Main packages with pinned versions
- Slurm: Workload manager
- s6-overlay: Process supervisor and service manager.
- Pyxis: Plugin for Slurm to enable containerized jobs.
- enroot: Container runtime.
- kubectl: Command-line tool for interacting with Kubernetes clusters.
Main Packages from repositories
- End-user utilities: htop, ping, traceroute, net-tools, numactl, sudo, wget
- OpenSSH server: Enables secure remote access to the login nodes.

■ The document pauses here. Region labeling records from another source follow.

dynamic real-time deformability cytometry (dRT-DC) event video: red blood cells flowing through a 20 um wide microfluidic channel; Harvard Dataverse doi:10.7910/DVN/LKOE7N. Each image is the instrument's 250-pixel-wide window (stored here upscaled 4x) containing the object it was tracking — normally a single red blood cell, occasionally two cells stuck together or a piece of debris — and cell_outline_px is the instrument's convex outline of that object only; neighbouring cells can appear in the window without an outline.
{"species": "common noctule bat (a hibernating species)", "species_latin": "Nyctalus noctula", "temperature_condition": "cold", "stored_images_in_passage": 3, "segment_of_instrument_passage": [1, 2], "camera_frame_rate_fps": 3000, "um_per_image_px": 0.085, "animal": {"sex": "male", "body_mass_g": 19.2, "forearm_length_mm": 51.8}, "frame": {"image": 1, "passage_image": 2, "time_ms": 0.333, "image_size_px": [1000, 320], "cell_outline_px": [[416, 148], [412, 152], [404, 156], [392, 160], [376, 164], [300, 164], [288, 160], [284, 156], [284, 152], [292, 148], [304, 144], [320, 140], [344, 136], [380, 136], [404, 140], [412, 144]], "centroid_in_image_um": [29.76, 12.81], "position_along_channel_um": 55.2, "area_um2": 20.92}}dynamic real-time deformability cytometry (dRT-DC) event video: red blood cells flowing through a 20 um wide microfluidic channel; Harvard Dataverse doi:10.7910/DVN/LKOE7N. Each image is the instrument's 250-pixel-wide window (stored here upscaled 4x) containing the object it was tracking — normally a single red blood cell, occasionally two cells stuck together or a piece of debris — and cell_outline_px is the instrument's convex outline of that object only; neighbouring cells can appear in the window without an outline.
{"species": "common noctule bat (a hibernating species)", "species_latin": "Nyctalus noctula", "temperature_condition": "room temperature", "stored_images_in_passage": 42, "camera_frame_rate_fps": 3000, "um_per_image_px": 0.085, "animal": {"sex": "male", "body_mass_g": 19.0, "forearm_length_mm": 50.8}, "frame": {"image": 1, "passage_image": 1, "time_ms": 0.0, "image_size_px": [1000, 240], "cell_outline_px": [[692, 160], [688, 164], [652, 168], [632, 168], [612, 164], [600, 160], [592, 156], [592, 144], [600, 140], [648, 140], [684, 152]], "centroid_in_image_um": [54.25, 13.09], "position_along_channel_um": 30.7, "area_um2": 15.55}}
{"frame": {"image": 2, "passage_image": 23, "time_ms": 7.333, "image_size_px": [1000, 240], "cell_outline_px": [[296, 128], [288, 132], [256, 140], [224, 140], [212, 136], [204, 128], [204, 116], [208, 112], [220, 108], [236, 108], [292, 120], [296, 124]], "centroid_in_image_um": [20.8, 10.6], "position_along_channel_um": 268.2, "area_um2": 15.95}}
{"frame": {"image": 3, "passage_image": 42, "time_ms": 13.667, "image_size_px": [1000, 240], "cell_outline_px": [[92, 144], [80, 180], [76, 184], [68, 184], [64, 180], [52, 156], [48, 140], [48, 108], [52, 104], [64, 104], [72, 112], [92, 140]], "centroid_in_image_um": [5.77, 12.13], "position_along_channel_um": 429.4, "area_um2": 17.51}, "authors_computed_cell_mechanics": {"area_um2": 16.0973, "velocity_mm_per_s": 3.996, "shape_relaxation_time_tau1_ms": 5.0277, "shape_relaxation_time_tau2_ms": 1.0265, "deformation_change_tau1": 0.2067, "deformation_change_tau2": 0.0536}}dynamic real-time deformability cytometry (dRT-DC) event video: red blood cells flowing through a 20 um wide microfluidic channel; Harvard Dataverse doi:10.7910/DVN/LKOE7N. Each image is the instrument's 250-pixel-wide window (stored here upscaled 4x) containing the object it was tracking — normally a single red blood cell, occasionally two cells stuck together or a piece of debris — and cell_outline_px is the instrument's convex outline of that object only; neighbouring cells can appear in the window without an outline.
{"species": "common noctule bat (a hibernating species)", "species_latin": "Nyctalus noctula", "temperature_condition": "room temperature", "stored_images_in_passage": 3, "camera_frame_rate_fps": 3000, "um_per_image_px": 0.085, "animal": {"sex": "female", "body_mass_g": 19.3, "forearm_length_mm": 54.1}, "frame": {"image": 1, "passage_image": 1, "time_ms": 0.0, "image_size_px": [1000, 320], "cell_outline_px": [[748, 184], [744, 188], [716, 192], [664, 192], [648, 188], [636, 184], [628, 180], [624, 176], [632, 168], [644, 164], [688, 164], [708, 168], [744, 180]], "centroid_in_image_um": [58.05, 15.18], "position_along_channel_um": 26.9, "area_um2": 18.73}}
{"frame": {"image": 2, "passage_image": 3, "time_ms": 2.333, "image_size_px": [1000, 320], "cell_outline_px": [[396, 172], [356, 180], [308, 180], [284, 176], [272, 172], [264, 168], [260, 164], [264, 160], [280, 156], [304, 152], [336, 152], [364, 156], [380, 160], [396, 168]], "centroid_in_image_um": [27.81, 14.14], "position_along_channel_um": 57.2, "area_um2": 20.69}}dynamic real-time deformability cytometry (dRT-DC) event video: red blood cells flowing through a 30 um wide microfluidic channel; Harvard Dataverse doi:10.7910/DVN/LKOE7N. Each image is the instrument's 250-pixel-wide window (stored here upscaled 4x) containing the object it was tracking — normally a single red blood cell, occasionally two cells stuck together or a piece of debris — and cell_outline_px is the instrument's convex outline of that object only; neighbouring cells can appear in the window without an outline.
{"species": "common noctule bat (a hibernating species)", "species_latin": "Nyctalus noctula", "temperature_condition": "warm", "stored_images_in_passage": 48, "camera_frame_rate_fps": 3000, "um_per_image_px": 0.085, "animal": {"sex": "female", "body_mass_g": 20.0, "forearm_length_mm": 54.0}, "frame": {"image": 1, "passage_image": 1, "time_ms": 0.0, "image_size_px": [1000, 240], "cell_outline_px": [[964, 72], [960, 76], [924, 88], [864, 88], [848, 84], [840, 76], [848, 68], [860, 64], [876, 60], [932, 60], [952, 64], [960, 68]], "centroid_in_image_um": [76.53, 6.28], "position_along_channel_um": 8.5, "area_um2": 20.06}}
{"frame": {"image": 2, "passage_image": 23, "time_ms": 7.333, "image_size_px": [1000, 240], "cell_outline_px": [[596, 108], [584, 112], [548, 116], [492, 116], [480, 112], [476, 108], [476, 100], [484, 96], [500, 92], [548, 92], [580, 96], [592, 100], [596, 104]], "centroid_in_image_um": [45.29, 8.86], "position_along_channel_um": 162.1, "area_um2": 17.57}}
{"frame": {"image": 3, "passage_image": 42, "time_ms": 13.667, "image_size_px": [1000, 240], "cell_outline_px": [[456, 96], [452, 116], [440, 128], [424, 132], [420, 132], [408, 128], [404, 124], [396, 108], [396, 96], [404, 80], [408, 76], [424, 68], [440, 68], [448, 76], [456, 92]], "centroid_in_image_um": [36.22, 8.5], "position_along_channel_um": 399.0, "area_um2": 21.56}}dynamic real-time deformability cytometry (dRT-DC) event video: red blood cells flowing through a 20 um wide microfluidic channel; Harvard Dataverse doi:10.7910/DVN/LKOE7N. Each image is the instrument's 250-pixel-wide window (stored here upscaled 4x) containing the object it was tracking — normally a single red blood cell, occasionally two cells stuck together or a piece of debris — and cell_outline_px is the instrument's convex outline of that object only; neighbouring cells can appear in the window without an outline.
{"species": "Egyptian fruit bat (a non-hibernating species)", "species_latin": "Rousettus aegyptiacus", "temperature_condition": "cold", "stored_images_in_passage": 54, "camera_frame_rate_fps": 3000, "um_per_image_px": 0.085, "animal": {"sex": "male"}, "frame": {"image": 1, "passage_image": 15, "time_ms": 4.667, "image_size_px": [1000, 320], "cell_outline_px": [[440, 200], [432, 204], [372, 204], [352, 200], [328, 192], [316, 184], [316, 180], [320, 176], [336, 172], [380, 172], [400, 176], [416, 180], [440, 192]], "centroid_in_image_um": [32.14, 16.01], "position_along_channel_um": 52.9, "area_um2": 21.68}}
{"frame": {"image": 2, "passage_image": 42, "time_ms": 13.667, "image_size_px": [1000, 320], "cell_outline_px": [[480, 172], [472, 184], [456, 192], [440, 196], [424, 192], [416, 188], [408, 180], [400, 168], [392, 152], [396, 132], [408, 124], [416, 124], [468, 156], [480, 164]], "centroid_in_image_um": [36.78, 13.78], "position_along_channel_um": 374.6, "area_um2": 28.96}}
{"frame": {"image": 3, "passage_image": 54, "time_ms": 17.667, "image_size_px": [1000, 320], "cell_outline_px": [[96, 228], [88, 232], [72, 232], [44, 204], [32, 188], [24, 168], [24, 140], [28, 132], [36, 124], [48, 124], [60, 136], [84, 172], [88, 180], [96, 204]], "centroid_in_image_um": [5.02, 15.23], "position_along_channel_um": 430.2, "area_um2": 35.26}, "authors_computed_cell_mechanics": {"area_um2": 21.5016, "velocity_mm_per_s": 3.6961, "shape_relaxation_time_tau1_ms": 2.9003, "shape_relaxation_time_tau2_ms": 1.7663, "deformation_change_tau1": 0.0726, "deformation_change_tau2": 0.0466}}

- SSSD (System Security Services Daemon): Provides integration with external authentication providers using LDAP.
- Munge: Authentication service for creating and validating credentials.
- Environment modules: Allows dynamic modification of the user's environment.
- libnvidia-container: NVIDIA Container Toolkit for GPU support
Extra images
Purpose of extra images
Extends the base images with additional user-facing tools and utilities for convenience and ease of use.
Additional packages with pinned versions
- Conda: Package, dependency and environment management for multiple languages.
- Micromamba: Faster and more robust alternative to Conda.